En prélude aux prochaines échéances électorales prévues pour le 31 mai 2026, la Haute Autorité de la Communication passe à l’offensive. L’organe de régulation veut garantir la sérénité du scrutin sur l’ensemble du territoire national guinéen.
Dans un communiqué rendu public ce mardi 26 mai 2026 à Conakry, la HAC a fixé la période de silence électoral. L’institution a également dressé une série d’interdictions formelles destinées à l’ensemble des médias du pays.
Une période de réserve clairement définie
Le communiqué de la HAC s’adresse à l’ensemble des responsables des médias publics et privés de Guinée. Ce sont la presse écrite, la radiodiffusion, la télévision ainsi que les médias en ligne.
L’organe régulateur rappelle l’obligation légale de respecter scrupuleusement la période de réserve électorale. Cette période s’étend officiellement du vendredi 29 mai 2026 au samedi 30 mai 2026.
Pendant cette période légale de réserve, la propagande électorale reste strictement interdite. Cette restriction s’applique sur l’ensemble des supports médiatiques opérant en territoire guinéen.
Des interdictions formelles précisément listées
La HAC a énuméré dans son communiqué les contenus formellement interdits durant cette période. Il s’agit notamment de tout message de campagne, slogan ou spot publicitaire à caractère politique.
Sont également bannies toute interview, déclaration ou intervention publique de candidats ou de leurs soutiens. Les débats, émissions interactives ou commentaires orientés pouvant influencer le choix des électeurs sont aussi proscrits.
Enfin, la diffusion de tout résultat de sondage d’opinion ou tendance liée au scrutin est strictement interdite. Ces mesures visent à garantir un environnement médiatique neutre durant les dernières heures avant le vote.
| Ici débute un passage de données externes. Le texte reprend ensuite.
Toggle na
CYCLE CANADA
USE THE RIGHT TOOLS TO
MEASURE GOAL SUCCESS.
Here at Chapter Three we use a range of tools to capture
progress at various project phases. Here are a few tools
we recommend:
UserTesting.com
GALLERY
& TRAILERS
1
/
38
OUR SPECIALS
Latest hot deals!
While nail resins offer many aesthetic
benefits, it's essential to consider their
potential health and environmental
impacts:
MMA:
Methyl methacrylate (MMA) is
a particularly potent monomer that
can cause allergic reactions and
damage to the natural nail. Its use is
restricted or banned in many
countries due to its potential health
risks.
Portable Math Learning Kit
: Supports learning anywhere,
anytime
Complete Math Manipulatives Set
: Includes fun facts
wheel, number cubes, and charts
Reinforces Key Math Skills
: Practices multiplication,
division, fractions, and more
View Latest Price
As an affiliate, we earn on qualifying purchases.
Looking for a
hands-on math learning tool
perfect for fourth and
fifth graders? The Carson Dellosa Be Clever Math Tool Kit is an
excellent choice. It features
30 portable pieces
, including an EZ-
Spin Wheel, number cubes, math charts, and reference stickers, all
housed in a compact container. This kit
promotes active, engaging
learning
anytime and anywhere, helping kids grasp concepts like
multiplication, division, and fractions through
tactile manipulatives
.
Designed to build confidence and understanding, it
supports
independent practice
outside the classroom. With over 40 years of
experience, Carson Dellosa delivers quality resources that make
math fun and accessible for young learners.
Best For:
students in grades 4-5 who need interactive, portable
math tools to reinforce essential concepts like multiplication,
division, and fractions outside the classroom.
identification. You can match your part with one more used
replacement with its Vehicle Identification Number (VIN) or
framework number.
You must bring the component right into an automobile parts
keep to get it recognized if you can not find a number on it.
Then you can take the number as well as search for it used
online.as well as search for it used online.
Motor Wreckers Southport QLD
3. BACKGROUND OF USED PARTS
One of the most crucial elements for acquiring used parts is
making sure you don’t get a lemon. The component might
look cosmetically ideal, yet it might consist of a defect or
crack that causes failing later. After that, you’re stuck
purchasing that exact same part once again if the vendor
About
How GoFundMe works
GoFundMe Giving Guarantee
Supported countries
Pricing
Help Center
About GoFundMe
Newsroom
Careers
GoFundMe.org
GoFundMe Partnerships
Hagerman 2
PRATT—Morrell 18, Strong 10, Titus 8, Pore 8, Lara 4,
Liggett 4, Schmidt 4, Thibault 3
Des recommandations pour les médias audiovisuels
La HAC invite expressément les médias audiovisuels à suspendre certaines de leurs émissions habituelles. Sont particulièrement visées les émissions de débat politique à tribune ouverte pendant la période de silence.
L’organe régulateur recommande de privilégier la diffusion d’informations générales neutres durant ces deux jours. Cette orientation éditoriale temporaire doit permettre d’éviter toute influence indirecte sur le choix des électeurs.
Les médias audiovisuels guinéens sont ainsi appelés à adapter leur programmation aux exigences légales en vigueur. Cette adaptation constitue un défi éditorial pour les rédactions habituées aux débats politiques quotidiens.
La vigilance demandée aux sites internet
La HAC s’est également adressée directement aux directeurs de publication et responsables de sites internet. Ces derniers doivent veiller à modérer ou désactiver les espaces de commentaires sous les articles à caractère politique.
Cette mesure concerne spécifiquement les deux jours de la période de silence électoral. L’objectif est d’éviter que les zones d’interaction ne deviennent des vecteurs de propagande déguisée.
Les médias en ligne guinéens devront donc renforcer leur dispositif de modération durant cette période sensible. Cette obligation s’étend à toutes les plateformes numériques relevant de la juridiction nationale.
Un appel au professionnalisme et au civisme
La Haute Autorité de la Communication compte sur le sens des responsabilités de chaque acteur de la presse. L’institution mise sur le professionnalisme et le civisme pour garantir la sérénité du processus électoral.
Cet appel à la responsabilité collective traduit la volonté de la HAC d’associer les médias à la réussite du scrutin. Les professionnels de l’information sont ainsi présentés comme des partenaires essentiels du processus démocratique.
Le respect du silence électoral constitue par ailleurs un standard international en matière de régulation médiatique. La Guinée s’inscrit ainsi dans les bonnes pratiques observées dans la plupart des démocraties modernes.
Des sanctions prévues en cas de manquement
La HAC a également tenu à rappeler les conséquences juridiques d’un éventuel non-respect de ces directives. Tout manquement à ces dispositions exposera le média contrevenant aux sanctions prévues par la loi.
Ces sanctions sont fixées par les lois et textes réglementaires en vigueur dans le secteur des médias. Elles peuvent aller du simple avertissement à la suspension temporaire ou définitive d’un organe de presse.
Le communiqué provient du Président de la HAC, Monsieur Boubacar Yacine Diallo. Late de signature du communiqué depuis Conakry est le 26 mai 2026, à seulement cinq jours du scrutin national prévu le 31 mai 2026.